10.3.1. Les différentes estimations

Les estimations des témoins âgés

En effet, les témoins âgés ont proposé des chiffres plus faibles que les autres locuteurs. Mais il s'est vite avéré que ces évaluations étaient souvent extrêmement basses, si faibles même en ce qui concerne le nombre possible de dialectophones actifs que l’on pouvait aisément, non seulement dans les hameaux mais également dans certains bourgs ou communes, les identifier nominativement. Tous les témoins ne fournissant pas systématiquement le nom des mêmes personnes, il a été possible, en comparant les différentes indications et en retournant à plusieurs reprises chez certains témoins, d'affiner la liste précise et presque exhaustive des dialectophones capables, selon eux, de parler patois. Si quelques locuteurs n'étaient pas cités par un témoin, c'était parfois parce qu'il n'avait pas pensé à eux. Mais, dans d'autres cas, les omissions n'étaient pas le fruit d'oublis mais de la méconnaissance : certains dialectophones ignoraient que des personnes qu'ils connaissaient pourtant et avec lesquelles ils entretenaient parfois, par le biais du français, des relations sociales au moins épisodiques employaient parfois le patois (ce qui montre qu'ils ignoraient leur attitude de non-censure du patois, dans le cadre de certaines interactions tout au moins) ou même ne pensaient pas qu'ils savaient parler patois. Par contre, il y a eu peu de désaccords au sujet des compétences des dialectophones cités : rares ont été les cas où un locuteur dont les compétences étaient connues de tous était considéré par certains comme capable de parler patois alors que d'autres prétendaient qu'il ne l'était pas.

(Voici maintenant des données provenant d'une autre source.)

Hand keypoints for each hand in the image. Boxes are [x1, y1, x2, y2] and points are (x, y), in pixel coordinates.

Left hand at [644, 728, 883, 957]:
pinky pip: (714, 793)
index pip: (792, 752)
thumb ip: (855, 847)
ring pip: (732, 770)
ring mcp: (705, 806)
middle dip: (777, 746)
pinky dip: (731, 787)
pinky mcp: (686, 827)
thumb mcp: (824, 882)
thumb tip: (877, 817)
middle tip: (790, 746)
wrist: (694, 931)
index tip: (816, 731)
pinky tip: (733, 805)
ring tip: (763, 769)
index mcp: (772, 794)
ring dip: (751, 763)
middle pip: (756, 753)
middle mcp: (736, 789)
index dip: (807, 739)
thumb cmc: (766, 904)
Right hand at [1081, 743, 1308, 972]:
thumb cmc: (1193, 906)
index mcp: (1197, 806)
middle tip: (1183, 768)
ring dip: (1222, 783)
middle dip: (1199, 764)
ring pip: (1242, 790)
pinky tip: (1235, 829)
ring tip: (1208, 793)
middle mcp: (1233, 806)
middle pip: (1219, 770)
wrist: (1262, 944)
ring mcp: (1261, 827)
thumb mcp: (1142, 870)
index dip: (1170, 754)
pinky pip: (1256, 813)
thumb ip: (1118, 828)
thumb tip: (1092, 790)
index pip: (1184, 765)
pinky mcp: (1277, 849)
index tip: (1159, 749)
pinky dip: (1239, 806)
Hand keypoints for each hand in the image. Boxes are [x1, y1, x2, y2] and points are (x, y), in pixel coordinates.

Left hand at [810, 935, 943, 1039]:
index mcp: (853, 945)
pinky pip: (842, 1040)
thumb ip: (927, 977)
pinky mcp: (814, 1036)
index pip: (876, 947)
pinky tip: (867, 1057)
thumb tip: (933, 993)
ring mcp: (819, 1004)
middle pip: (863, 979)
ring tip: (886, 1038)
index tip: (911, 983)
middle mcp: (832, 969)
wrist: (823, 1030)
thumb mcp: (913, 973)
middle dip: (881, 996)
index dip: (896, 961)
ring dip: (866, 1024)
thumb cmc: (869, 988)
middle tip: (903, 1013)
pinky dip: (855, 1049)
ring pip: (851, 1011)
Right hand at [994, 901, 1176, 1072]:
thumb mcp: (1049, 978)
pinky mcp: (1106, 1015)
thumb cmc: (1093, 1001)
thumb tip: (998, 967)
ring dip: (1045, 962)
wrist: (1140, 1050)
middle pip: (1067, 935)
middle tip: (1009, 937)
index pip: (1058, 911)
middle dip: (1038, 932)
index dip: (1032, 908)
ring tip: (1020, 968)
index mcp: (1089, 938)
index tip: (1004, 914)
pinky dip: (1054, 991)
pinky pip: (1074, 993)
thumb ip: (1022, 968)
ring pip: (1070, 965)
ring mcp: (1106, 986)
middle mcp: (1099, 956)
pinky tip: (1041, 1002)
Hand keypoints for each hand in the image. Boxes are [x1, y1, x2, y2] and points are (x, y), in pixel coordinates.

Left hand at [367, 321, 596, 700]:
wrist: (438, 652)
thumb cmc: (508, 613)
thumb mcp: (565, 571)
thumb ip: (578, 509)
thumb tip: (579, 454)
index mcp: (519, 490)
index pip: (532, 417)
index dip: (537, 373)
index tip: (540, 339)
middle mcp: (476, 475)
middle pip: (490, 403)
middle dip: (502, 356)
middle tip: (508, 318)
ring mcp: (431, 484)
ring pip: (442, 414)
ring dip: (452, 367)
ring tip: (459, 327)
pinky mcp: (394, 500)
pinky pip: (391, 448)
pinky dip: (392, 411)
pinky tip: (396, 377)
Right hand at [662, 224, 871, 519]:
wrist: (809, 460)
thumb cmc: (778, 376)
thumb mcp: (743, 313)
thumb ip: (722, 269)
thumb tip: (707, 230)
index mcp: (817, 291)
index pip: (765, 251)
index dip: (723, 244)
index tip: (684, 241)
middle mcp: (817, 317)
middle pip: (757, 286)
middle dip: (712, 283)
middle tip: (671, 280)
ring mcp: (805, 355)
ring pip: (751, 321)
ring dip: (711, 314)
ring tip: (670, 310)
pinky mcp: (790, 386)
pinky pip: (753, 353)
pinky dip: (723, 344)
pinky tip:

En procédant ainsi par recoupements, il a été possible d'identifier des dialectophones isolés, c'est-à-dire des personnes qui avaient renoncé assez récemment à parler patois ou dont le décès d'anciens interlocuteurs habituels - conjoints, amis - les empêchait de pouvoir continuer à le faire, mais aussi de repérer les potentiels locuteurs muets, considérés comme dialectophones compétents par leurs pairs de la même génération mais qui, eux, prétendaient ne pas savoir parler patois.

L'évaluation du nombre de personnes capables de comprendre le patois était également assez basse par rapport à celle fournie par les locuteurs plus jeunes. Les chiffres étaient toutefois nettement plus élevés que celui des locuteurs capables de parler patois, ce qui interdisait souvent, dans la région du haut plateau et du plateau intermédiaire, de pouvoir les identifier tous nominativement. Néanmoins, auprès de quelques témoins ayant proposé un chiffre peu élevé, j’ai mentionné le nom de semi-locuteurs que je connaissais, parfois pour avoir enquêté auprès d’eux, ou d’autres semi-locuteurs dont des témoins différents m'avaient parlé. Les témoins âgés s'apercevaient alors très vite qu'ils sous-estimaient le nombre de locuteurs passifs, une tendance commune à de nombreux locuteurs âgés. Même s'ils ont parfois remis en cause les compétences passives de certains de ces semi-locuteurs, il semble que beaucoup n'avaient pas conscience du nombre total de membres de cette catégorie particulière de dialectophones. Le faible taux de pratique entre dialectophones âgés et dialectophones plus jeunes expliquent cette sous-estimation qui, en même temps, favorise le déclin du patois : si les locuteurs actifs choisissent de parler français avec leurs interlocuteurs plus jeunes, c’est aussi, entre autres raisons, parce qu’ils ignorent leurs compétences passives (ou l’étendue des compétences de leurs interlocuteurs).